Au cours de sa synthèse:Hippocrate
"Hippocrate n'est pas une autorité pour moi comme pour la plupart ; je le suis parce que ses démonstrations sont sûres et je l'en loue".
"Hippocrate nous a montré le chemin, dit-il, tout le reste c'est à nous à le faire".
La contribution de GALIEN à la neurophysiologie constitue un des principaux titres de gloire. Il distingue le rôle du cerveau, du cervelet et du mésencephale.
Il précise la structure et le fonctionnement des organes des sens, de l'oeil en particulier. Il écrit une anatomie de l'oeil (Utilité des parties du corps : Des yeux et de leurs annexes) et un traité "Diagnostic des maladies des yeux".
Ces ouvrages furent traduits en arabe au IXè siècle. Le livre publié en 1512 sous le titre de "De Oculis Galeni a Demetrio Translatus" est la traduction d'un manuscrit arabe de ces deux ouvrages de GALIEN enrichis de nombreuses interpolations.
En Egypte, où les affections oculaires ont toujours constitué un fléau national, il n'est pas surprenant que les connaissances en Ophtalmologie aient été relativement avancées, et que l'action désinfectante des collyres ait été déjà découverte.
On s'aperçoit que cliniquement et au point de vue thérapeutique les Grecs ont acquis une grande partie de leur science médicale par l'intermédiaire de l'école d'Alexandrie.
Aux deux pôles de son histoire, la médecine gréco-latine a eu le privilège de donner naissance à deux médecins de génie, qui dominent leurs époques respectives, et se rejoignent par-dessus les siècles : HIPPOCRATE et GALIEN. Le Maître de Cos avait élaboré la graine, le Maître de Pergame en fît murir le fruit.
On ne peut qu'être frappé par le haut et surprenant degré des connaissances déjà atteint à cette époque, et en particulier des techniques chirurgicales ; de nombreux siècles s'en sont contentés.

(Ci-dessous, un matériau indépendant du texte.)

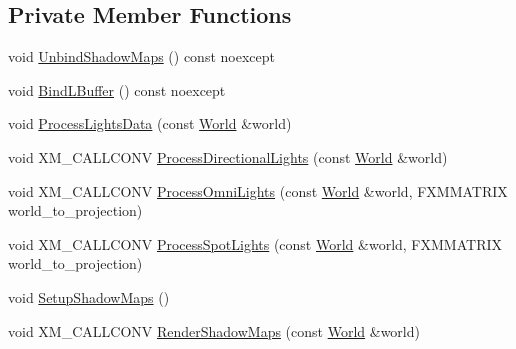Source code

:\subsection*{Private Member Functions}
\begin{DoxyCompactItemize}
\item 
void \hyperlink{classmage_1_1rendering_1_1_l_buffer_pass_ac456e0612e540d215d8c709e705ade20}{Unbind\+Shadow\+Maps} () const noexcept
\item 
void \hyperlink{classmage_1_1rendering_1_1_l_buffer_pass_a23370698fd80713b0ea31e1d54a35d44}{Bind\+L\+Buffer} () const noexcept
\item 
void \hyperlink{classmage_1_1rendering_1_1_l_buffer_pass_a1ec1d116e0b9ec1066faa7a2b3db5ca5}{Process\+Lights\+Data} (const \hyperlink{classmage_1_1rendering_1_1_world}{World} \&world)
\item 
void X\+M\+\_\+\+C\+A\+L\+L\+C\+O\+NV \hyperlink{classmage_1_1rendering_1_1_l_buffer_pass_a97047b8acf6e4e552ab8f7b7ec08b1be}{Process\+Directional\+Lights} (const \hyperlink{classmage_1_1rendering_1_1_world}{World} \&world)
\item 
void X\+M\+\_\+\+C\+A\+L\+L\+C\+O\+NV \hyperlink{classmage_1_1rendering_1_1_l_buffer_pass_af9e7e859505ec7ee16155f4e11d98a67}{Process\+Omni\+Lights} (const \hyperlink{classmage_1_1rendering_1_1_world}{World} \&world, F\+X\+M\+M\+A\+T\+R\+IX world\+\_\+to\+\_\+projection)
\item 
void X\+M\+\_\+\+C\+A\+L\+L\+C\+O\+NV \hyperlink{classmage_1_1rendering_1_1_l_buffer_pass_a3172ee6a91c34a1dbf252c388fe1ac20}{Process\+Spot\+Lights} (const \hyperlink{classmage_1_1rendering_1_1_world}{World} \&world, F\+X\+M\+M\+A\+T\+R\+IX world\+\_\+to\+\_\+projection)
\item 
void \hyperlink{classmage_1_1rendering_1_1_l_buffer_pass_a405734dad82467908e68217254e4f2ad}{Setup\+Shadow\+Maps} ()
\item 
void X\+M\+\_\+\+C\+A\+L\+L\+C\+O\+NV \hyperlink{classmage_1_1rendering_1_1_l_buffer_pass_a811b69ff4df7d8a24a042a9677c4b67f}{Render\+Shadow\+Maps} (const \hyperlink{classmage_1_1rendering_1_1_world}{World} \&world)
\end{DoxyCompactItemize}
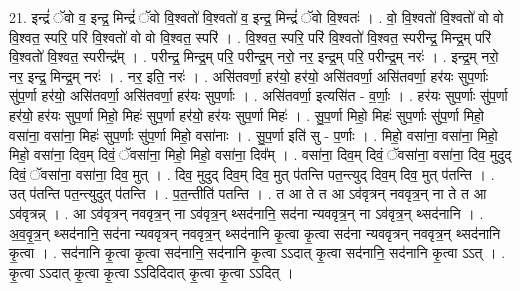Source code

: \documentclass[17pt]{extarticle}
\begin{document}
21. इन्द्रं॑ ॅवो व॒ इन्द्र॒ मिन्द्रं॑ ॅवो वि॒श्वतो॑ वि॒श्वतो॑ व॒ इन्द्र॒ मिन्द्रं॑ ॅवो वि॒श्वतः॑ । . वो॒ वि॒श्वतो॑ वि॒श्वतो॑ वो वो वि॒श्वत॒ स्परि॒ परि॑ वि॒श्वतो॑ वो वो वि॒श्वत॒ स्परि॑ । . वि॒श्वत॒ स्परि॒ परि॑ वि॒श्वतो॑ वि॒श्वत॒ स्परीन्द्र॒ मिन्द्र॒म् परि॑ वि॒श्वतो॑ वि॒श्वत॒ स्परीन्द्र᳚म् । . परीन्द्र॒ मिन्द्र॒म् परि॒ परीन्द्र॒म् नरो॒ नर॒ इन्द्र॒म् परि॒ परीन्द्र॒म् नरः॑ । . इन्द्र॒म् नरो॒ नर॒ इन्द्र॒ मिन्द्र॒म् नरः॑ । . नर॒ इति॒ नरः॑ । . असि॑तवर्णा॒ हर॑यो॒ हर॑यो॒ असि॑तवर्णा॒ असि॑तवर्णा॒ हर॑यः सुप॒र्णाः सु॑प॒र्णा हर॑यो॒ असि॑तवर्णा॒ असि॑तवर्णा॒ हर॑यः सुप॒र्णाः । . असि॑तवर्णा॒ इत्यसि॑त - व॒र्णाः॒ । . हर॑यः सुप॒र्णाः सु॑प॒र्णा हर॑यो॒ हर॑यः सुप॒र्णा मिहो॒ मिहः॑ सुप॒र्णा हर॑यो॒ हर॑यः सुप॒र्णा मिहः॑ । . सु॒प॒र्णा मिहो॒ मिहः॑ सुप॒र्णाः सु॑प॒र्णा मिहो॒ वसा॑ना॒ वसा॑ना॒ मिहः॑ सुप॒र्णाः सु॑प॒र्णा मिहो॒ वसा॑नाः । . सु॒प॒र्णा इति॑ सु - प॒र्णाः । . मिहो॒ वसा॑ना॒ वसा॑ना॒ मिहो॒ मिहो॒ वसा॑ना॒ दिव॒म् दिवं॒ ॅवसा॑ना॒ मिहो॒ मिहो॒ वसा॑ना॒ दिव᳚म् । . वसा॑ना॒ दिव॒म् दिवं॒ ॅवसा॑ना॒ वसा॑ना॒ दिव॒ मुदुद् दिवं॒ ॅवसा॑ना॒ वसा॑ना॒ दिव॒ मुत् । . दिव॒ मुदुद् दिव॒म् दिव॒ मुत् प॑तन्ति पत॒न्त्युद् दिव॒म् दिव॒ मुत् प॑तन्ति । . उत् प॑तन्ति पत॒न्त्युदुत् प॑तन्ति । . प॒त॒न्तीति॑ पतन्ति । . त आ ते त आ ऽव॑वृत्रन् नववृत्र॒न् ना ते त आ ऽव॑वृत्रन्न् । . आ ऽव॑वृत्रन् नववृत्र॒न् ना ऽव॑वृत्र॒न् थ्सद॑नानि॒ सद॑ना न्यववृत्र॒न् ना ऽव॑वृत्र॒न् थ्सद॑नानि । . अ॒व॒वृ॒त्र॒न् थ्सद॑नानि॒ सद॑ना न्यववृत्रन् नववृत्र॒न् थ्सद॑नानि कृ॒त्वा कृ॒त्वा सद॑ना न्यववृत्रन् नववृत्र॒न् थ्सद॑नानि कृ॒त्वा । . सद॑नानि कृ॒त्वा कृ॒त्वा सद॑नानि॒ सद॑नानि कृ॒त्वा ऽऽदात् कृ॒त्वा सद॑नानि॒ सद॑नानि कृ॒त्वा ऽऽत् । . कृ॒त्वा ऽऽदात् कृ॒त्वा कृ॒त्वा ऽऽदिदिदात् कृ॒त्वा कृ॒त्वा ऽऽदित् । \newline
\end{document}
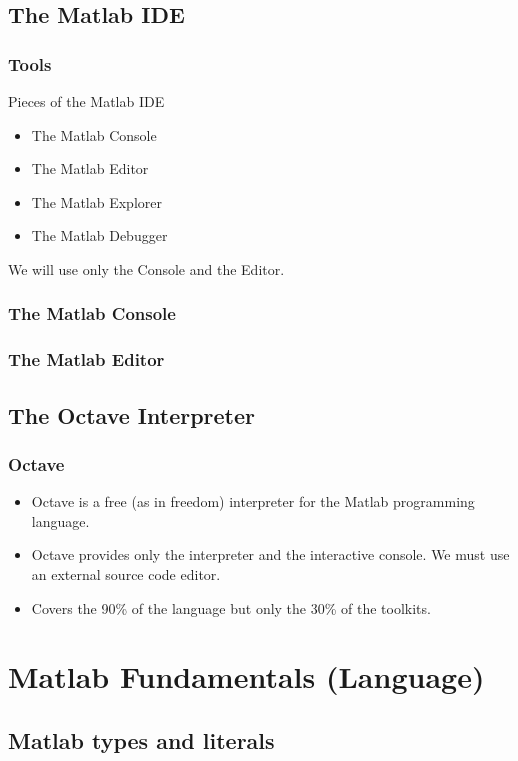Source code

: \documentclass[12pt]{beamer}
\begin{document}
\subsection{The Matlab IDE}
\begin{frame}
  \frametitle{Tools}
Pieces of the Matlab IDE
\begin{itemize}
\item The Matlab Console
\item The Matlab Editor
\item The Matlab Explorer
\item The Matlab Debugger
\end{itemize}
We will use only the Console and the Editor.
\end{frame}

\begin{frame}
  \frametitle{The Matlab Console}


\end{frame}

\begin{frame}
  \frametitle{The Matlab Editor}

\end{frame}

\subsection{The Octave Interpreter}
\begin{frame}
  \frametitle{Octave}
  \begin{itemize}
  \item Octave is a free (as in freedom) interpreter for the Matlab
    programming language.
  \item Octave provides only the interpreter and the interactive
    console. We must use an external source code editor.
  \item Covers the 90\% of the language but only the 30\% of the
    toolkits.
  \end{itemize}

\end{frame}

\section{Matlab Fundamentals (Language)}
\subsection{Matlab types and literals}
\end{document}
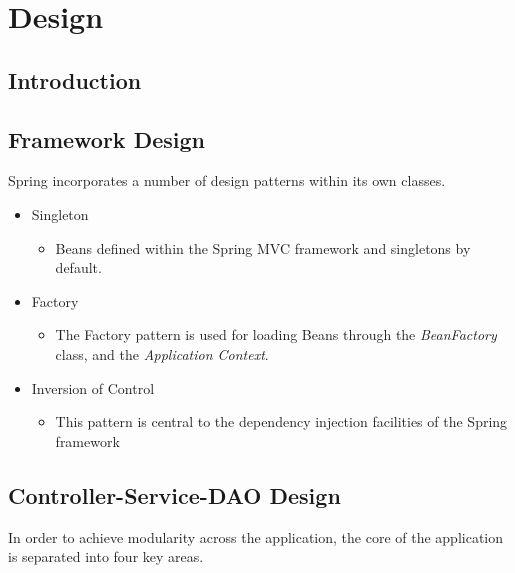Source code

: \chapter{Design}
\label{design}

\section{Introduction}

\section{Framework Design}

Spring incorporates a number of design patterns within its own classes. 

\begin{table}[H]
\begin{itemize}
\item Singleton
\begin{itemize}
\item Beans defined within the Spring MVC framework and singletons by default. 
\end{itemize}
\item Factory
\begin{itemize}
\item The Factory pattern is used for loading Beans through the \textit{BeanFactory} class, and the \textit{Application Context}. 
\end{itemize}
\item Inversion of Control
\begin{itemize}
\item This pattern is central to the dependency injection facilities of the Spring framework
\end{itemize}
\end{itemize}
\label{fig:springdesignpatterns}
\end{table}

\label{sec:design}
\section{Controller-Service-DAO Design}

In order to achieve modularity across the application, the core of the application is separated into four key areas.

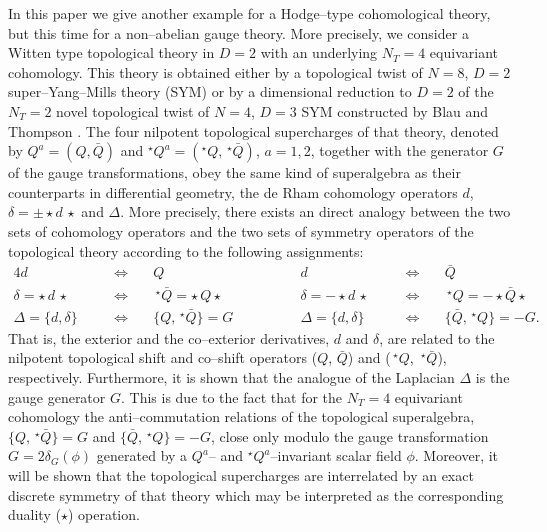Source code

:\documentclass[a4paper,11pt]{article}
\begin{document}
In this paper we give another example for a Hodge--type cohomological theory, 
but this time for a non--abelian gauge theory. More precisely, we consider 
a Witten type topological theory in $D = 2$ with an underlying $N_T = 4$ 
equivariant cohomology. This theory is obtained either by a topological 
twist of $N = 8$, $D = 2$ super--Yang--Mills theory (SYM) \cite{15} or by a 
dimensional reduction to $D = 2$ of the $N_T = 2$ novel topological twist of 
$N = 4$, $D = 3$ SYM constructed by Blau and Thompson \cite{16}. The four 
nilpotent topological supercharges of that theory, 
denoted by $Q^a = (Q, \bar{Q})$ and 
$^\star Q^a = (^\star Q, \,^\star \bar{Q})$, $a = 1,2$, together with the 
generator $G$ of the gauge transformations, obey the same 
kind of superalgebra as their counterparts in differential geometry,
the de Rham cohomology operators $d$, $\delta = \pm \star d\, \star$ 
and $\Delta$. More precisely, there exists an direct analogy between 
the two sets of cohomology operators and the two sets of symmetry operators 
of the topological theory according to the following assignments:  
\begin{alignat}{4}
\label{2.1}
d 
&\quad &\Leftrightarrow \quad&
Q
&\qquad\qquad 
d 
&\quad &\Leftrightarrow \quad&
\bar{Q}
\nonumber
\\
\delta = \star\, d\, \star 
&\quad &\Leftrightarrow \quad&
\,^\star \bar{Q} = \star\, Q \star
&\qquad\qquad
\delta = - \star d\, \star 
&\quad &\Leftrightarrow \quad&
\,^\star Q = - \star \bar{Q} \star
\\
\Delta = \{ d, \delta \} 
&\quad &\Leftrightarrow \quad&
\{ Q, \,^\star \bar{Q} \} = G
&\qquad\qquad
\Delta = \{ d, \delta \} 
&\quad &\Leftrightarrow \quad&
\{ \bar{Q}, \,^\star Q \} = - G.
\nonumber
\end{alignat}
That is, the exterior and the co--exterior derivatives, $d$ and $\delta$,
are related to the nilpotent topological shift and co--shift operators
($Q$, $\bar{Q}$) and ($\,^\star Q$, $\,^\star \bar{Q}$), respectively.
 Furthermore, it is shown that the analogue of the Laplacian $\Delta$  
is the gauge generator $G$. This is due to the fact that for the 
$N_T = 4$ equivariant cohomology the anti--commutation relations of the 
topological superalgebra, $\{ Q, \,^\star \bar{Q} \} = G$ and 
$\{ \bar{Q}, \,^\star Q \} = - G$, close only modulo the gauge transformation 
$G =2 \delta_G(\phi)$ generated by a $Q^a$-- and $^\star Q^a$--invariant 
scalar field $\phi$. 
Moreover, it will be shown that the topological supercharges are 
interrelated by an exact discrete symmetry of that theory which may be
interpreted as the corresponding duality ($\star$) operation. 
\end{document}
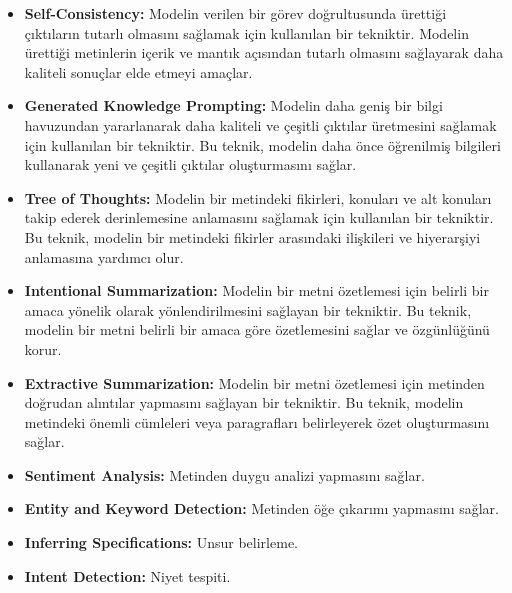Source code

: \begin{itemize}
    \item \textbf{Self-Consistency:} Modelin verilen bir görev doğrultusunda ürettiği çıktıların tutarlı olmasını sağlamak için kullanılan bir tekniktir. Modelin ürettiği metinlerin içerik ve mantık açısından tutarlı olmasını sağlayarak daha kaliteli sonuçlar elde etmeyi amaçlar.
    \item \textbf{Generated Knowledge Prompting:} Modelin daha geniş bir bilgi havuzundan yararlanarak daha kaliteli ve çeşitli çıktılar üretmesini sağlamak için kullanılan bir  tekniktir. Bu teknik, modelin daha önce öğrenilmiş bilgileri kullanarak yeni ve çeşitli çıktılar oluşturmasını sağlar.
    \item \textbf{Tree of Thoughts:} Modelin bir metindeki fikirleri, konuları ve alt konuları takip ederek derinlemesine anlamasını sağlamak için kullanılan bir tekniktir. Bu teknik, modelin bir metindeki fikirler arasındaki ilişkileri ve hiyerarşiyi anlamasına yardımcı olur.
    \item \textbf{Intentional Summarization:} Modelin bir metni özetlemesi için belirli bir amaca yönelik olarak yönlendirilmesini sağlayan bir tekniktir. Bu teknik, modelin bir metni belirli bir amaca göre özetlemesini sağlar ve özgünlüğünü korur.
    \item \textbf{Extractive Summarization:} Modelin bir metni özetlemesi için metinden doğrudan alıntılar yapmasını sağlayan bir tekniktir. Bu teknik, modelin metindeki önemli cümleleri veya paragrafları belirleyerek özet oluşturmasını sağlar.
    \item \textbf{Sentiment Analysis:} Metinden duygu analizi yapmasını sağlar.
    \item \textbf{Entity and Keyword Detection:} Metinden öğe çıkarımı yapmasını sağlar.
    \item \textbf{Inferring Specifications:} Unsur belirleme.
    \item \textbf{Intent Detection:} Niyet tespiti.
\end{itemize}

En effet, combien d'opérations modernes ne sont que la mise au point des procédés antiques ?
Il faut enfin remarquer que depuis les époques les plus anciennes on s'est servi des mêmes médications qui ont été très rapidement découvertes et appliquées aux affections oculaires, sans grandes variations pendant des siècles jusqu'aux temps modernes.